▸ **WHAT TO DO**: Among the lines of the data, copy those that hold "membranous".

▸ **EXERCISE INPUTS**:

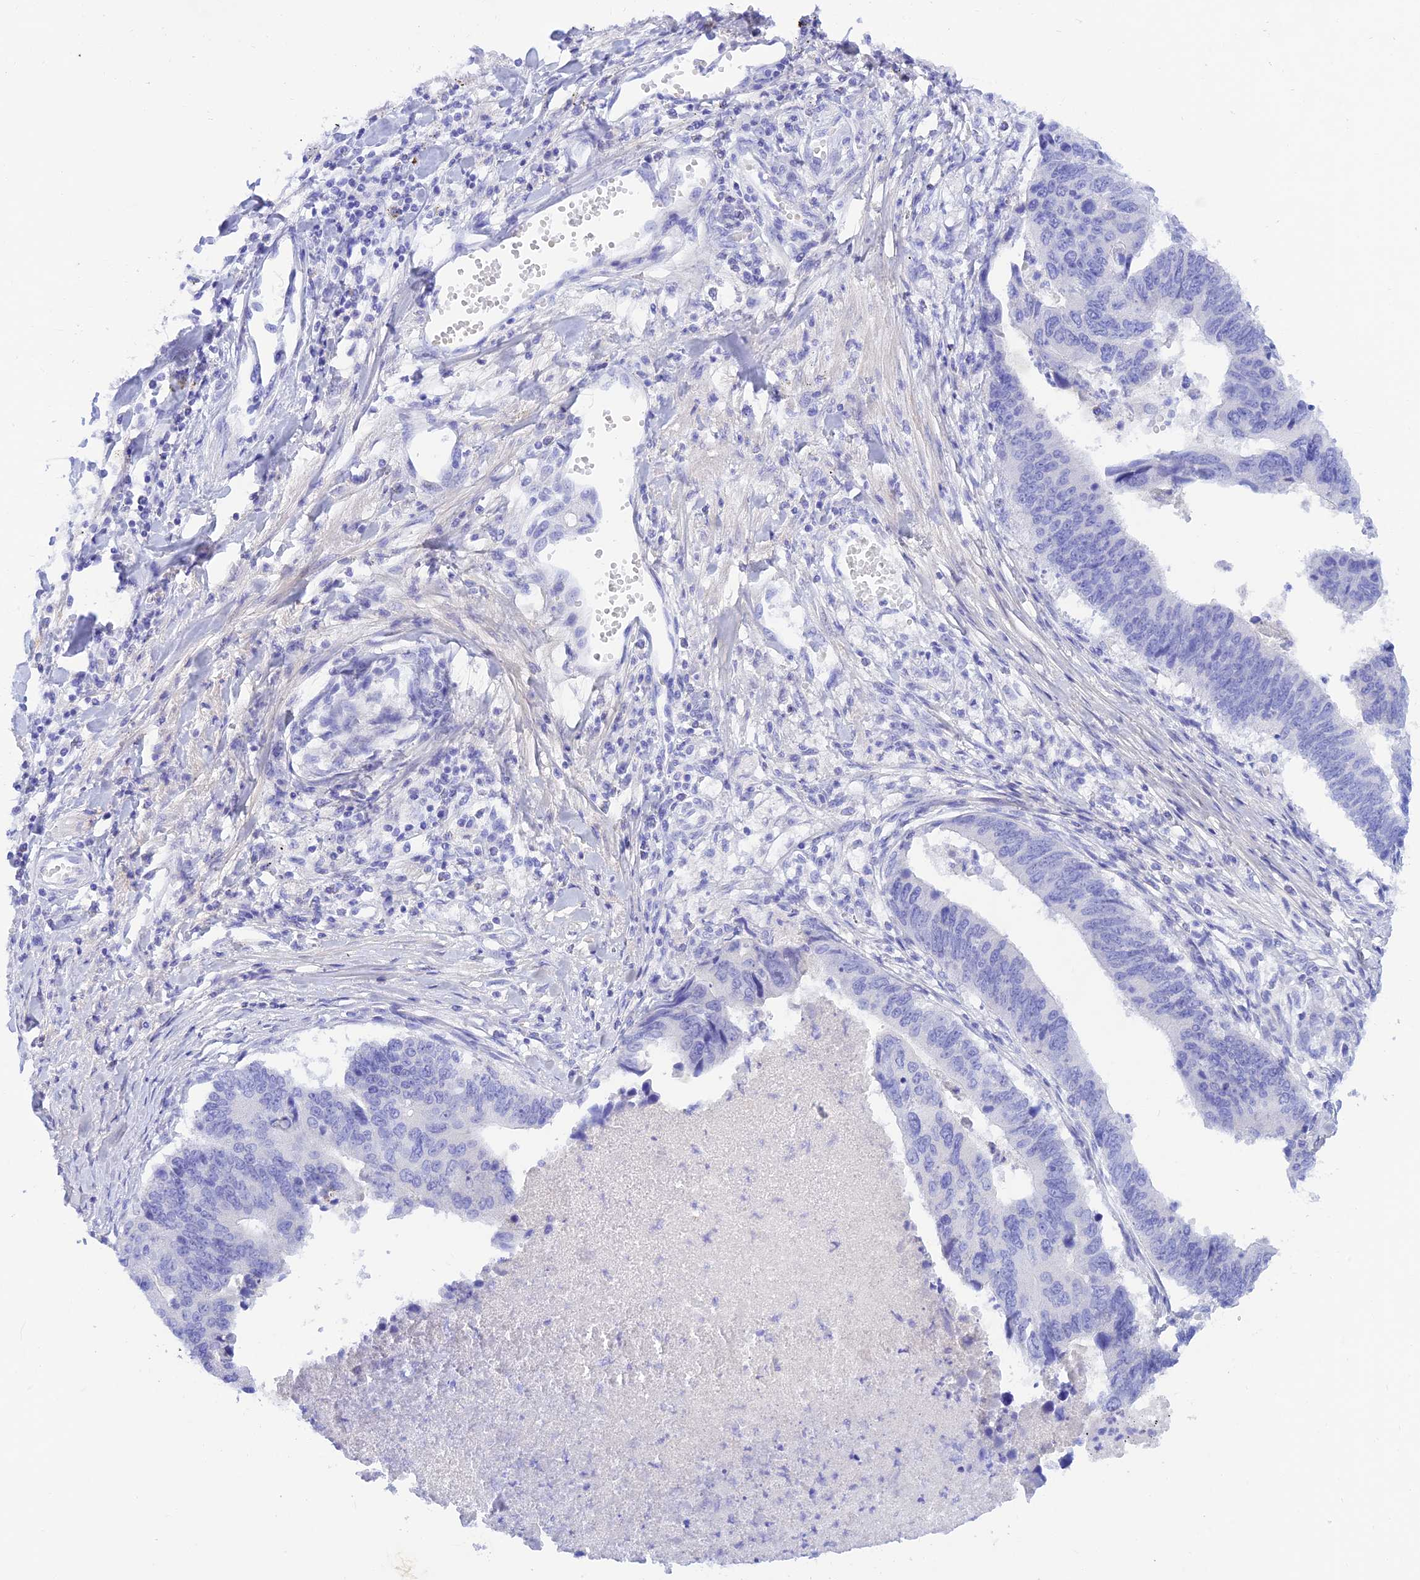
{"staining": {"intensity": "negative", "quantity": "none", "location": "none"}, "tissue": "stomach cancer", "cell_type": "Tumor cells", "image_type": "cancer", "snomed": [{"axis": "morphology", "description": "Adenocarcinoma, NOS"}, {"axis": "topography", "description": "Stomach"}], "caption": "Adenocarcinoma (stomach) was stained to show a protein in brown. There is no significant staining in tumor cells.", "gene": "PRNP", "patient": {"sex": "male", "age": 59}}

==

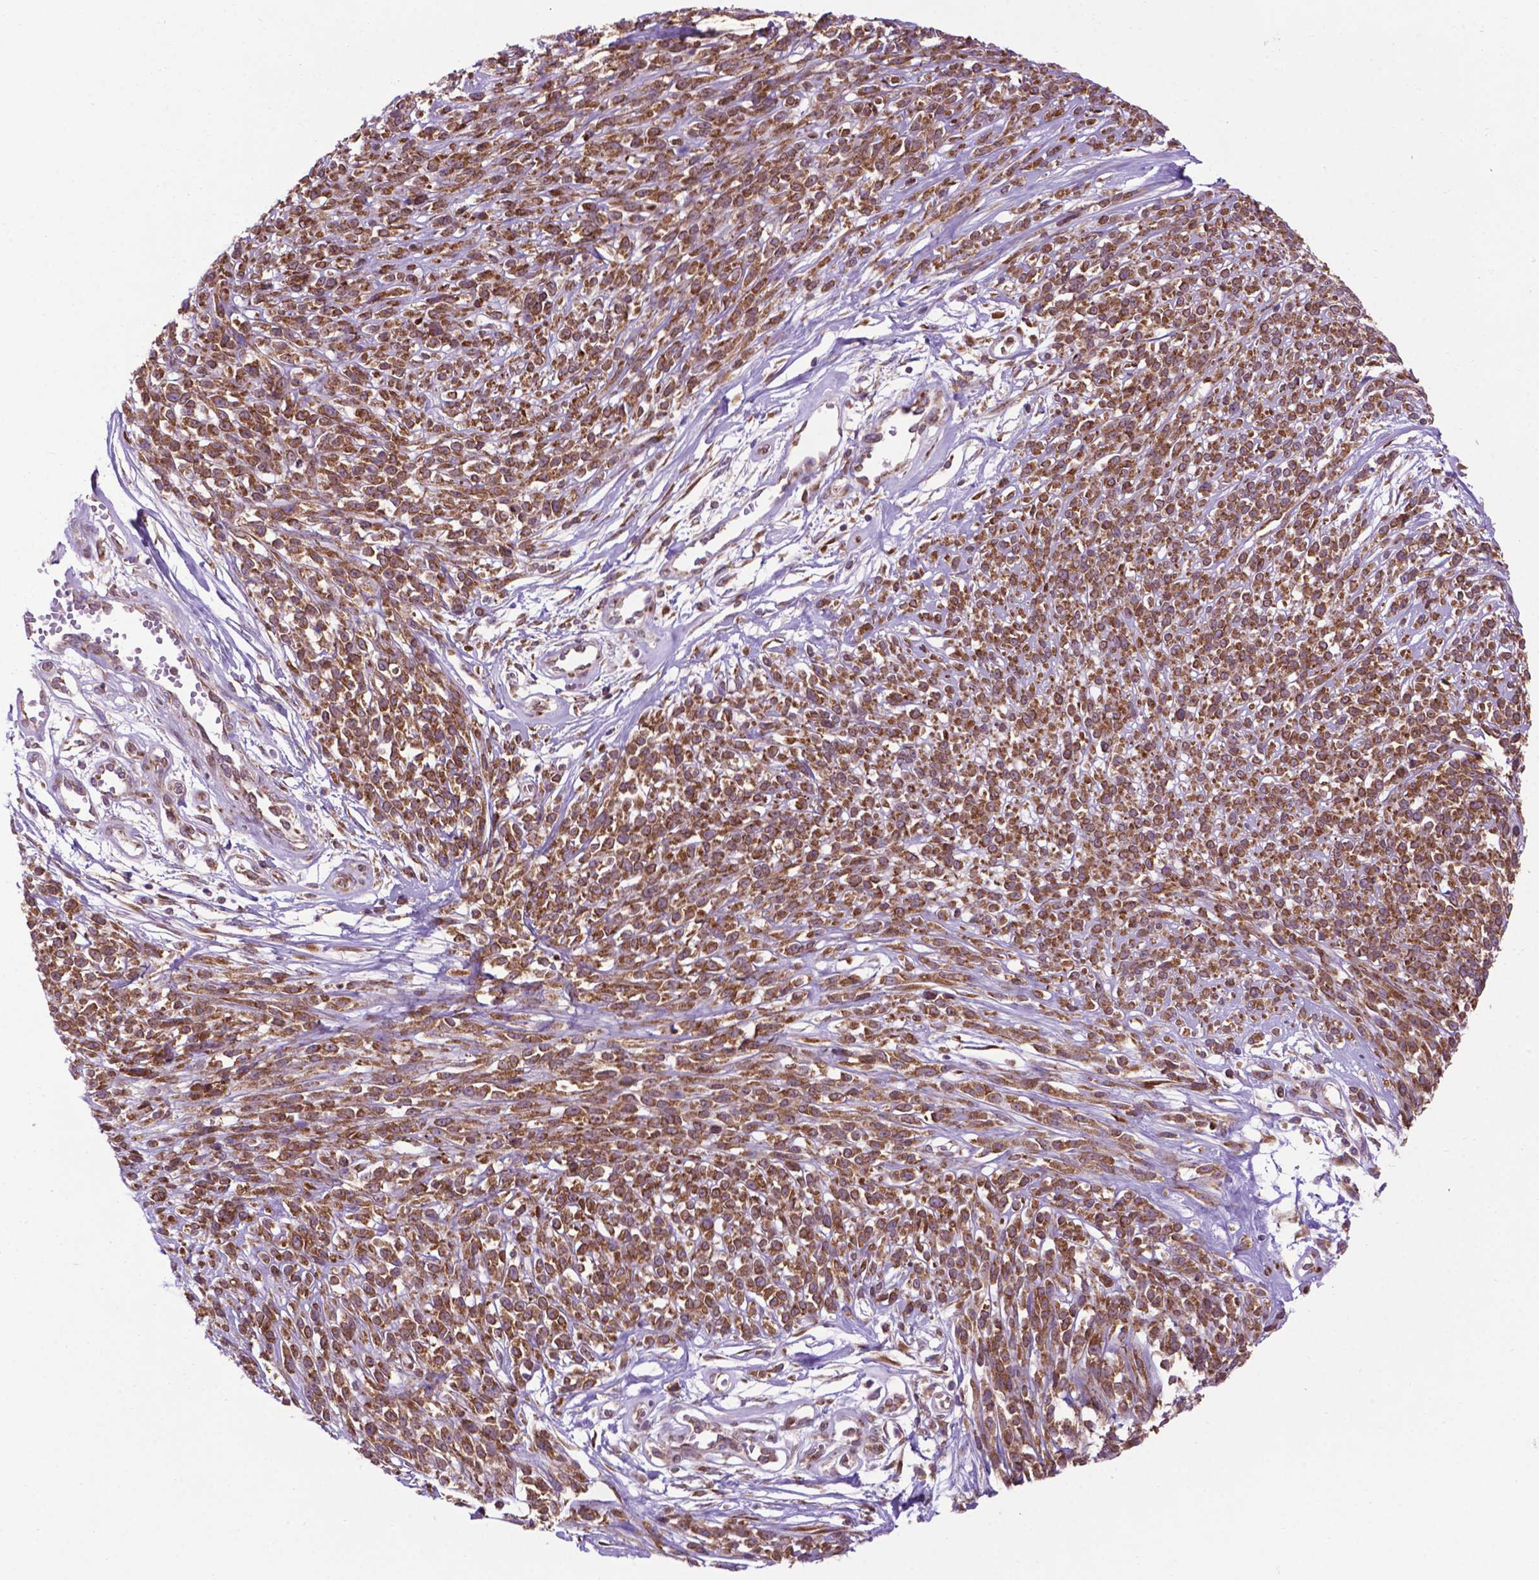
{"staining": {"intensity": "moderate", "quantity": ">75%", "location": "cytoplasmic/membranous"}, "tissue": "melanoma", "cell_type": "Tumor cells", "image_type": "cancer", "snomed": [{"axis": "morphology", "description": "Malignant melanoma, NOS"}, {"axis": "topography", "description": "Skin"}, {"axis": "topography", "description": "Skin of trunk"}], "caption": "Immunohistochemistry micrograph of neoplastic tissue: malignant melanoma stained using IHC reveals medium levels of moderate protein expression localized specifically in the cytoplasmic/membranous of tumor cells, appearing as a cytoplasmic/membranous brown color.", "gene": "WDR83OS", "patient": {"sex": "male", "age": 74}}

---

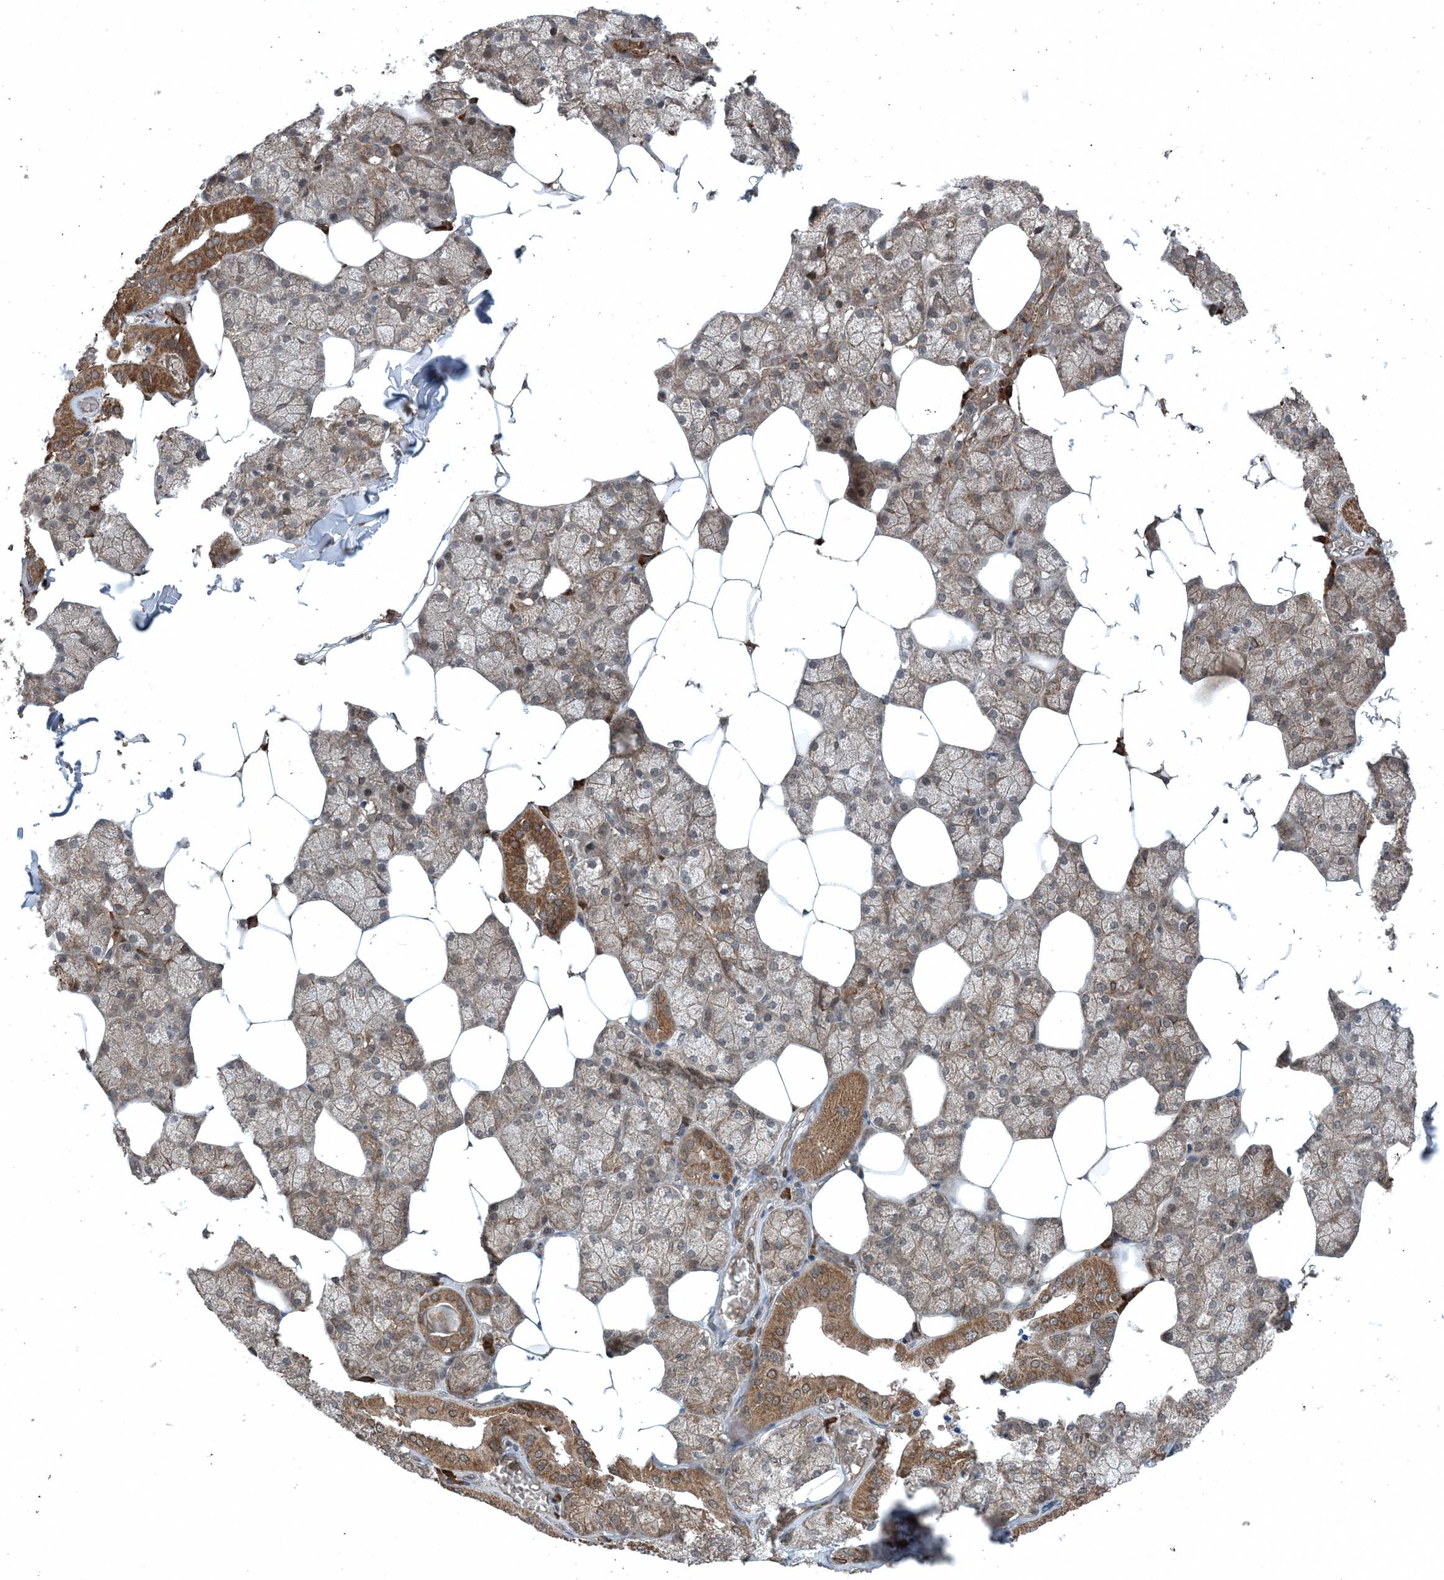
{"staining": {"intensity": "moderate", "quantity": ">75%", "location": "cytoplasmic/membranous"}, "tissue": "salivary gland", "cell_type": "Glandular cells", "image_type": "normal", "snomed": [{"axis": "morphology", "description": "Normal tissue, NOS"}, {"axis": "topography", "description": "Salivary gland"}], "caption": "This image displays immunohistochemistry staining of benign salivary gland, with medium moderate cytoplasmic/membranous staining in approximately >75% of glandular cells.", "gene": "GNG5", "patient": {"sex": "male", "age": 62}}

▸ **WORKED SOLUTION**:
{"staining": {"intensity": "moderate", "quantity": ">75%", "location": "cytoplasmic/membranous"}, "tissue": "melanoma", "cell_type": "Tumor cells", "image_type": "cancer", "snomed": [{"axis": "morphology", "description": "Malignant melanoma, NOS"}, {"axis": "topography", "description": "Skin"}, {"axis": "topography", "description": "Skin of trunk"}], "caption": "Immunohistochemistry micrograph of neoplastic tissue: malignant melanoma stained using IHC reveals medium levels of moderate protein expression localized specifically in the cytoplasmic/membranous of tumor cells, appearing as a cytoplasmic/membranous brown color.", "gene": "WDR83OS", "patient": {"sex": "male", "age": 74}}
{"staining": {"intensity": "moderate", "quantity": ">75%", "location": "cytoplasmic/membranous"}, "tissue": "salivary gland", "cell_type": "Glandular cells", "image_type": "normal", "snomed": [{"axis": "morphology", "description": "Normal tissue, NOS"}, {"axis": "topography", "description": "Salivary gland"}], "caption": "This image displays immunohistochemistry staining of benign salivary gland, with medium moderate cytoplasmic/membranous staining in approximately >75% of glandular cells.", "gene": "GNG5", "patient": {"sex": "male", "age": 62}}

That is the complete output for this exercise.